Hello codeforces,
I have been offered a challenge by a friend, I was wondering if any algorithms could help succeed in this challenge.
Given a fixed set S of ~100000 unique 32 bit numbers, how would you devise an algorithm such that a human can compute on pen and paper whether a given number x is in S?
The algorithm should be feasible to be memorised given a year of practice.
After you have practiced your algorithm, you will be placed in a room with nothing except a blank piece of paper and pencil. There is an examiner in the room who will dictate a number to you, you have 60 seconds to determine whether that number was part of S. The set S of 100000 numbers is not available as a printout in the room.
Find the lagrange polynomial of that integer sequence If you know the sequence beforehand.
Yes, the sequence is known beforehand. but wouldn't you need 100000 coefficients to represent the polynomial?
Very interesting. I have ideas for ~10000 that can work with an year of practice, but 100,000 sounds to be pushing the limits for me. I am assuming all the numbers are randomly drawn from a uniform distribution and finding any pattern among the bits is pointless, otherwise there might be ways to compress it.
Well, for ~10000 numbers, could you just directly learn all the numbers using a spaced repetition system like Anki? Though usually Anki works for question answer pairs, not sure how you would construct the flash cards in this case.
There is major system for encoding the numbers and there is Memory Palace technique for storing them. There is also Ben system which lets you encode 10 binary digits into a single image. Assuming you can do that, you have ~30K images, which can be stored in around 15000 memory locations
There are some dedicated people who memorize very huge number of digits of Pi for example, with this technique. Last i checked the record was 100K digits (which is equivalent to about 30K images as well).
But I would only advise someone very serious to go for this approach. I am someone fairly acquainted with the field of memory sports, and while it's not rocket science, it would need lot of effort.
If you memorize everything linearly in a sorted order, you will have to do a binary search on your memory palace for the element, which won't be trivial but ok with little rehearsal.
And yes, they are from a uniform distribution. Though it is a fixed set of random numbers that you know at the start of the year.

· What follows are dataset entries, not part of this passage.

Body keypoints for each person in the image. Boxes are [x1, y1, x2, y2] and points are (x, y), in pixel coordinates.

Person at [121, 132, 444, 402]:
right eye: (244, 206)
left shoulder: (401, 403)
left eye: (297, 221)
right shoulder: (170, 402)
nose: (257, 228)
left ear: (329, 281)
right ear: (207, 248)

The record for remembering the digits of pi is ~60k digits, in our case we have 100k numbers, and most numbers will have 10 digits, which is 1 million digits in total, so the best human can remember only 6% of the digits we will try to remember. In terms of designing an algorithm for helping you remember, what comes to my mind is designing some hash function in terms of the sum of digits of the number or the remainder of the number by some k, but such algorithm will probably have many exceptions that you need to remember and 60 seconds is not enough time to compute things with paper. So you will need to try “all” easy to compute hash functions and check which one has the fewest amount of exceptions that you need to remember, but I dont think such an hash function exists, the hash function will likely have at least 100k false positives, which is more numbers than what you need to remember to begin with. I suppose you will only be able to improve the odds of guessing it right by memorizing the frequency of each digit in each position for example.
From https://arxiv.org/pdf/1912.08258.pdf: "theoretical lower bound for an approximate membership data structure with a false positive probability e is $$$−\log_2 e$$$ bits per key"

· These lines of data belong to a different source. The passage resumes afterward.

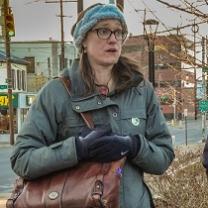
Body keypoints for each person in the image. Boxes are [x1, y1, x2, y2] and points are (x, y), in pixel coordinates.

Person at [10, 3, 174, 208]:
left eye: (119, 32)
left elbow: (164, 157)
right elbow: (22, 159)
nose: (113, 38)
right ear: (83, 41)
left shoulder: (141, 90)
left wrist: (134, 145)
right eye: (103, 30)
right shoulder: (55, 93)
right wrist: (78, 149)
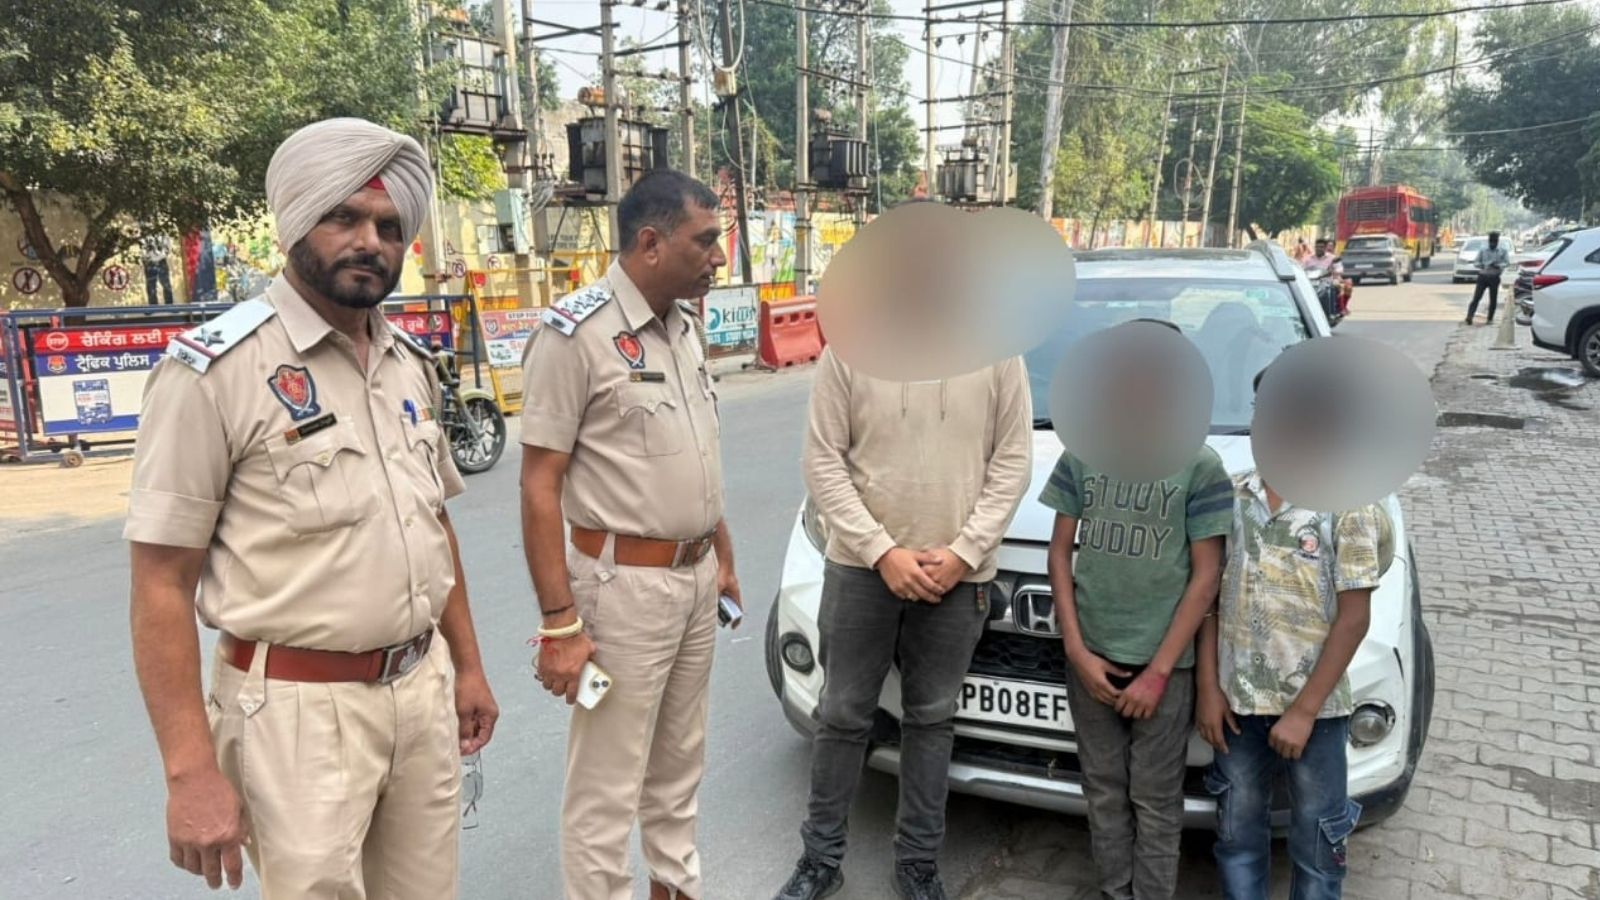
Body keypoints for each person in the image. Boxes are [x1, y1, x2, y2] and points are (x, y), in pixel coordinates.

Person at [126, 117, 499, 898]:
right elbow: (161, 583)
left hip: (419, 690)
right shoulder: (214, 372)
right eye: (345, 217)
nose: (370, 240)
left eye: (390, 225)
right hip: (295, 715)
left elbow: (430, 524)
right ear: (296, 222)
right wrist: (189, 773)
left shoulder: (407, 364)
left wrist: (466, 665)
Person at [519, 169, 737, 900]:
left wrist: (723, 560)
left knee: (679, 767)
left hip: (696, 580)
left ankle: (677, 890)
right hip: (620, 595)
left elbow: (697, 458)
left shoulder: (683, 327)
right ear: (650, 243)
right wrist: (560, 624)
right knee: (606, 787)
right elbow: (539, 483)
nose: (719, 257)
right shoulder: (573, 336)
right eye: (705, 241)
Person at [774, 349, 1033, 900]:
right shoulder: (849, 348)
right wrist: (880, 551)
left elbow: (1012, 460)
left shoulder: (999, 352)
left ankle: (917, 863)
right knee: (842, 715)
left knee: (931, 720)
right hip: (860, 569)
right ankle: (820, 858)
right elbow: (823, 460)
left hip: (957, 576)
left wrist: (966, 551)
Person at [1039, 335, 1233, 900]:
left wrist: (1157, 671)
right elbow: (1059, 552)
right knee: (1102, 788)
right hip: (1091, 656)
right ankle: (1113, 890)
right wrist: (1075, 649)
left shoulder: (1199, 465)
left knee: (1155, 797)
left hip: (1164, 669)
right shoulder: (1084, 452)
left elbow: (1206, 577)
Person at [1196, 395, 1390, 900]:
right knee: (1237, 837)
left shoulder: (1346, 502)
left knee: (1319, 846)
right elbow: (1210, 598)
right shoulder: (1235, 496)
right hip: (1237, 709)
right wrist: (1208, 690)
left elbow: (1354, 618)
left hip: (1316, 715)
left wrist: (1303, 711)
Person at [1466, 230, 1511, 325]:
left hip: (1494, 277)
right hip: (1483, 276)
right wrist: (1483, 265)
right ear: (1489, 241)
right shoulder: (1483, 250)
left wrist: (1499, 265)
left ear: (1497, 242)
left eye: (1494, 242)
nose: (1492, 244)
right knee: (1477, 297)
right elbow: (1476, 262)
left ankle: (1490, 318)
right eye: (1491, 242)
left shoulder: (1502, 251)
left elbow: (1507, 263)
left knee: (1493, 299)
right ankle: (1469, 316)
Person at [142, 231, 175, 305]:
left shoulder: (163, 234)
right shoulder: (145, 235)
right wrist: (147, 258)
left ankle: (170, 305)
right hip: (149, 262)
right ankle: (153, 306)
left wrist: (160, 255)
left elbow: (168, 247)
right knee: (151, 286)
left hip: (161, 261)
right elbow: (142, 249)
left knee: (166, 284)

But as VLamarca mentions, the world record for memorizing pi is 60k digits, about 2e5 bits, which is only enough for 2 bits per element. Therefore, a world-class human can at best achieve 25% false positive: 87.5% overall accuracy if the queries are 50% true/false. This ignores the practical difficulty of computing such a hash by hand: realistic implementations like bloom filters and xor filters would be even less efficient.

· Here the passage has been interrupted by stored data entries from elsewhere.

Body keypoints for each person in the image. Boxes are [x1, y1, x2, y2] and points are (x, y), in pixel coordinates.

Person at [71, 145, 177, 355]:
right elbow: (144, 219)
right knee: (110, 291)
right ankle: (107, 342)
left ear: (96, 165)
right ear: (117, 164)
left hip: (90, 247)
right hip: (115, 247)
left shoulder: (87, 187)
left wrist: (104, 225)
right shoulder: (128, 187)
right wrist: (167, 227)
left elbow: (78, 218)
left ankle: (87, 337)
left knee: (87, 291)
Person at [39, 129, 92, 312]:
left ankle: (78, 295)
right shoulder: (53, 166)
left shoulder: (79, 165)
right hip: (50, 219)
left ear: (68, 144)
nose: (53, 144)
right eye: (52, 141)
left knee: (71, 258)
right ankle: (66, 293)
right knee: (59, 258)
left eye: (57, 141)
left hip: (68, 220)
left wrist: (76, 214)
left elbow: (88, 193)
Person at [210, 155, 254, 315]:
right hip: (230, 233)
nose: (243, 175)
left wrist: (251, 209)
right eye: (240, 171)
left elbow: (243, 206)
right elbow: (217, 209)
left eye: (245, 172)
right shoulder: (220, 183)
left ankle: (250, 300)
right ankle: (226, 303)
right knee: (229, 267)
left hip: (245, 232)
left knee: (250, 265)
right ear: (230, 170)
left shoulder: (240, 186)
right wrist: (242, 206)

Thanks for that paper, it is intriguing. It seems that bloom / xor filters are very apt for this task.
One thing that might help is that one "unit" of memory for a human is different from a unit of memory for a computer. For example, the concept of a horse is very easy to think of for a human, but perhaps not for a computer. Therefore, humans have created systems enabling them to quickly remember lengthy things like the complete order of a deck of playing cards, but first having to commit a long time to putting a mapping into their long term memory.
Here is some info on a 10000-image mnemonic system: https://artofmemory.com/wiki/10,000-Image_Number_System?_ga=2.90694682.1662736622.1612875155-891935763.1612875155
Maybe this method can help on practically using the bloom or xor filter? I will think about it further
True, also I read the news story about Lu Chao memorizing pi: seems like he only got one digit wrong out of 90k, so effectively he was able to push it to 3e5 bits. Amazing.